Le cauchemar de la Déportation
À partir de 1713, l’Acadie est possession britannique. Les militaires anglais qui occupent ce territoire habité presque exclusivement de francophones tentent d’assujettir et de fidéliser les Acadiens à la Couronne britannique. Mais ceux-ci tiennent à rester neutres. Or, dans les années 1750, les Britanniques décident d’en finir avec toutes les colonies françaises en Amérique. Les Acadiens sont un obstacle, voire une menace, et les autorités adoptent une solution radicale pour se débarrasser d’eux : ils les déportent.
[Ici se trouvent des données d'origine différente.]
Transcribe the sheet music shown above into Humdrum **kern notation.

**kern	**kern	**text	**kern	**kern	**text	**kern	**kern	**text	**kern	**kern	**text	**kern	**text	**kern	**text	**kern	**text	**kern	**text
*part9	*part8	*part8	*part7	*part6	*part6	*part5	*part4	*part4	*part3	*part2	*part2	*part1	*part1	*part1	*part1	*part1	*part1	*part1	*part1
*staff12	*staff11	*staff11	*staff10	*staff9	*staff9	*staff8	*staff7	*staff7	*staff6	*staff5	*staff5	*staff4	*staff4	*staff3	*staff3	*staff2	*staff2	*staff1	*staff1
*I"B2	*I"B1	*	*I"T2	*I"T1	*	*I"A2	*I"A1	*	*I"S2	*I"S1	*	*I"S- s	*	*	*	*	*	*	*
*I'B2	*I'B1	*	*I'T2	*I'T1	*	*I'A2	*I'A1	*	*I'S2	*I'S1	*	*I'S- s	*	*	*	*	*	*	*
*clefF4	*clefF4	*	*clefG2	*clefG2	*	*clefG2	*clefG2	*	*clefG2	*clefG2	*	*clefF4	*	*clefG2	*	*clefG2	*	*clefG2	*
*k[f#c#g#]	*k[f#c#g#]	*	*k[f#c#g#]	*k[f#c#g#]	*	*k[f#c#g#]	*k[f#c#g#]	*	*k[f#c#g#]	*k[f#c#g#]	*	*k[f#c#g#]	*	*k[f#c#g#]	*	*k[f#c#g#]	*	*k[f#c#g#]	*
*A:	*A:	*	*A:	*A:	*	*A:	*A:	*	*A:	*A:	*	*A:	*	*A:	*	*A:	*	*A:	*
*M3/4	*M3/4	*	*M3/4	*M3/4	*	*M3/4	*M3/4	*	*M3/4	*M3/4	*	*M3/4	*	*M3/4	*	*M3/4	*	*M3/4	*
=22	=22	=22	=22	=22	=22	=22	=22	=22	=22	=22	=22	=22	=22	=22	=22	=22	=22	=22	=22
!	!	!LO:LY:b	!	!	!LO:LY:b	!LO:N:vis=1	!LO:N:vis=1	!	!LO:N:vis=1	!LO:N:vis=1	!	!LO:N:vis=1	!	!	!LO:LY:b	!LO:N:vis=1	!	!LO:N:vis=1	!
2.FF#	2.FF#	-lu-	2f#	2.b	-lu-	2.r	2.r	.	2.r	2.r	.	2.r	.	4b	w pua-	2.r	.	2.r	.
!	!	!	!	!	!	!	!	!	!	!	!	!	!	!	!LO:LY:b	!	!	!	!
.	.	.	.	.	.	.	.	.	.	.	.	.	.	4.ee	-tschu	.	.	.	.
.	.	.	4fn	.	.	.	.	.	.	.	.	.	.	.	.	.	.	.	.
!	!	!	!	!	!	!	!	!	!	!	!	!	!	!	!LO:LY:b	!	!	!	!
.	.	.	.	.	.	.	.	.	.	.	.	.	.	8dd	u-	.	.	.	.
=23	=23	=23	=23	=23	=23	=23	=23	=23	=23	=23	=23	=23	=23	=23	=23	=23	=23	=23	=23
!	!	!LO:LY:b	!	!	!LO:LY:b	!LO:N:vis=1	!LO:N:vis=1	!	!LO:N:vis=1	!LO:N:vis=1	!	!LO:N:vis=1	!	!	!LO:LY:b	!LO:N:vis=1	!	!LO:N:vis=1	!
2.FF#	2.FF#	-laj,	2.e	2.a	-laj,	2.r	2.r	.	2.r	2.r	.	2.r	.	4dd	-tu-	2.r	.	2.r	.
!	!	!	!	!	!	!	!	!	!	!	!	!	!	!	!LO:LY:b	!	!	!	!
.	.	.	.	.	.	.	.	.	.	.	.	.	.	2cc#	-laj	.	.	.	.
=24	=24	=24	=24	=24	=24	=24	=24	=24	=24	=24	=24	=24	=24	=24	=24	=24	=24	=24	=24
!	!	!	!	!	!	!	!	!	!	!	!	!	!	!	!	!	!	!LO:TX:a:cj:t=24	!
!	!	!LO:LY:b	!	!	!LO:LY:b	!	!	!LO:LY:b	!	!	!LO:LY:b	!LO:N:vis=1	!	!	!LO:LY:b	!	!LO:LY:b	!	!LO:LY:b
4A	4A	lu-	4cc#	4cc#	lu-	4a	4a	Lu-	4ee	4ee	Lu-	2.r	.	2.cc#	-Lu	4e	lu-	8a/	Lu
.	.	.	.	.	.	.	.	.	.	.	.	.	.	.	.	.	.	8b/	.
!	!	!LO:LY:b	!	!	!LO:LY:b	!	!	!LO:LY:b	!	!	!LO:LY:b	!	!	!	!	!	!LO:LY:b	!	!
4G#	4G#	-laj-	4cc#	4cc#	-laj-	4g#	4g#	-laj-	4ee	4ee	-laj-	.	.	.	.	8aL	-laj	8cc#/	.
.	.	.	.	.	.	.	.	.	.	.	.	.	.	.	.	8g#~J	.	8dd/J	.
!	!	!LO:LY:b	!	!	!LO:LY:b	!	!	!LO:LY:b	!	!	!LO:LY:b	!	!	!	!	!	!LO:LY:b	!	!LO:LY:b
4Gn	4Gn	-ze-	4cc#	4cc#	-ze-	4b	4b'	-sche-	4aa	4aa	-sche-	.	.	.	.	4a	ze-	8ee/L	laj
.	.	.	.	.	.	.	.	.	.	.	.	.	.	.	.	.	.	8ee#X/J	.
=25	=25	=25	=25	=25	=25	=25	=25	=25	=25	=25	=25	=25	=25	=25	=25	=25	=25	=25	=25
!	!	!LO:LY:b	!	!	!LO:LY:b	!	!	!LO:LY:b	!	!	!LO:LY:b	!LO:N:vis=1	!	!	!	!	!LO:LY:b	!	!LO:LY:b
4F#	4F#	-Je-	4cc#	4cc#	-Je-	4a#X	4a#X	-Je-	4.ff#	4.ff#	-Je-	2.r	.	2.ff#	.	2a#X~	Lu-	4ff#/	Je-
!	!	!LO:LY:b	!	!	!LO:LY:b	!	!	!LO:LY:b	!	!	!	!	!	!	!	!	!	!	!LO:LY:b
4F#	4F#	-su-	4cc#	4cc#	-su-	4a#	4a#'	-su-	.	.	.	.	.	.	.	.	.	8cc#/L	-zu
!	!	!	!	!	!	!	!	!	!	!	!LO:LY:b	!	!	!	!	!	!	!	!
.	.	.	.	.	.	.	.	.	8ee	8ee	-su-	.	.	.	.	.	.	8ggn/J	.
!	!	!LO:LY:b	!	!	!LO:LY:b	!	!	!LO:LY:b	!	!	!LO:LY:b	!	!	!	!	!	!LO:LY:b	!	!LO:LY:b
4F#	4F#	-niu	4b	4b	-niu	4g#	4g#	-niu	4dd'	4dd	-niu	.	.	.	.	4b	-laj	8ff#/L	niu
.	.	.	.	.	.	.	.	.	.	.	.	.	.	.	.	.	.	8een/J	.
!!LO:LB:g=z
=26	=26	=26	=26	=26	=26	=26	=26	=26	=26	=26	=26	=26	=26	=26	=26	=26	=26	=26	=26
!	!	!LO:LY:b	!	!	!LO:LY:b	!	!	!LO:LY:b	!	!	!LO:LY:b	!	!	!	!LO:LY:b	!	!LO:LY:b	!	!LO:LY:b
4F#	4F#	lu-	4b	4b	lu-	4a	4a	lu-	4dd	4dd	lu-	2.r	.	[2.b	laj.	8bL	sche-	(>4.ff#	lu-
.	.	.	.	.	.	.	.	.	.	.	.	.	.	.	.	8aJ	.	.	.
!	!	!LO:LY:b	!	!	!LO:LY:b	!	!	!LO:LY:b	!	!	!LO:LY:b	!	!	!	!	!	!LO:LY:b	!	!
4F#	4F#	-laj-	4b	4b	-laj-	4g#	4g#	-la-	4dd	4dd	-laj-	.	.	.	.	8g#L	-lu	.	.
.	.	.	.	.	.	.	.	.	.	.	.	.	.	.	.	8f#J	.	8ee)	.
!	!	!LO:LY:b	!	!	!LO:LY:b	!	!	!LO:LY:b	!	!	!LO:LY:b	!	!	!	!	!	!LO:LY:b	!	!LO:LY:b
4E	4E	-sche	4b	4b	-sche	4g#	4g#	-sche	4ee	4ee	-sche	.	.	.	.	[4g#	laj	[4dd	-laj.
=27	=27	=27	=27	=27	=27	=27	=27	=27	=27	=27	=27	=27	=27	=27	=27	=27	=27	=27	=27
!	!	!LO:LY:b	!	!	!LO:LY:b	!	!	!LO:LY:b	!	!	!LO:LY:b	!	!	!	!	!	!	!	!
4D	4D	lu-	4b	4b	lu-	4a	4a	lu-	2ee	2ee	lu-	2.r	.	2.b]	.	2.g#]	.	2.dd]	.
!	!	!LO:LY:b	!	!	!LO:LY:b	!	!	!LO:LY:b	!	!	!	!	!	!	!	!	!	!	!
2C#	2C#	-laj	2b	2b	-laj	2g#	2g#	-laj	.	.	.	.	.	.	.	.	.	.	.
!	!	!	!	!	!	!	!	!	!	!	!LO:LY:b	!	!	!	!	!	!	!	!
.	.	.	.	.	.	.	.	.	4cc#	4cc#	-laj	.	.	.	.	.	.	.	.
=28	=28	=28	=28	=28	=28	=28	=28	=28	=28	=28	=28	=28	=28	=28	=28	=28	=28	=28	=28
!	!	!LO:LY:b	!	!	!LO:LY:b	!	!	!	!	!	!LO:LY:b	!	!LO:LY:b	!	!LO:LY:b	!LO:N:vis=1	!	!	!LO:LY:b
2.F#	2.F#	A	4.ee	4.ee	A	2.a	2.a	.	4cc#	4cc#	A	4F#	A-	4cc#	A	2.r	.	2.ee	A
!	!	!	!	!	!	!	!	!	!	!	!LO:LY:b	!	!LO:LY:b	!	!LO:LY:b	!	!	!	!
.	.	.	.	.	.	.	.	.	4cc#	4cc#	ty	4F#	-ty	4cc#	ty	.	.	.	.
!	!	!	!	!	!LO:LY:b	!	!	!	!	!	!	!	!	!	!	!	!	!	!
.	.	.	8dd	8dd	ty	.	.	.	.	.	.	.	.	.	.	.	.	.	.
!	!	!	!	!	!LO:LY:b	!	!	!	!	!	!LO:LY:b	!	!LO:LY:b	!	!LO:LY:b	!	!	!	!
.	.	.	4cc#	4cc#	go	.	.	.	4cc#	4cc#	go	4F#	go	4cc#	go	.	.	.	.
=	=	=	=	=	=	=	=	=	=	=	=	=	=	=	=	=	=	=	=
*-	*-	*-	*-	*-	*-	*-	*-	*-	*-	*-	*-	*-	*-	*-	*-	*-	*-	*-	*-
Après avoir désarmé les Acadiens de tout le bassin des Mines, les militaires rassemblent la population dans l’église de Grand-Pré où on leur lit l’Acte de déportation. Tout va très vite. Des navires de transport sont déjà ancrés au large. On embarque de force les hommes, les femmes et les enfants, parfois pêle-mêle, familles séparées. Quand les navires surchargés voguent vers les colonies américaines, le bétail et les terres des Acadiens sont redistribués aux Britanniques, qui s’enrichissent de cet événement dramatique. Des scènes semblables se produisent partout en Acadie. Des milliers de déportés vont périr de faim et de maladie durant ces voyages vers l’Europe et les colonies anglo-américaines. Il faudra des décennies aux survivants acadiens dépossédés pour se réorganiser.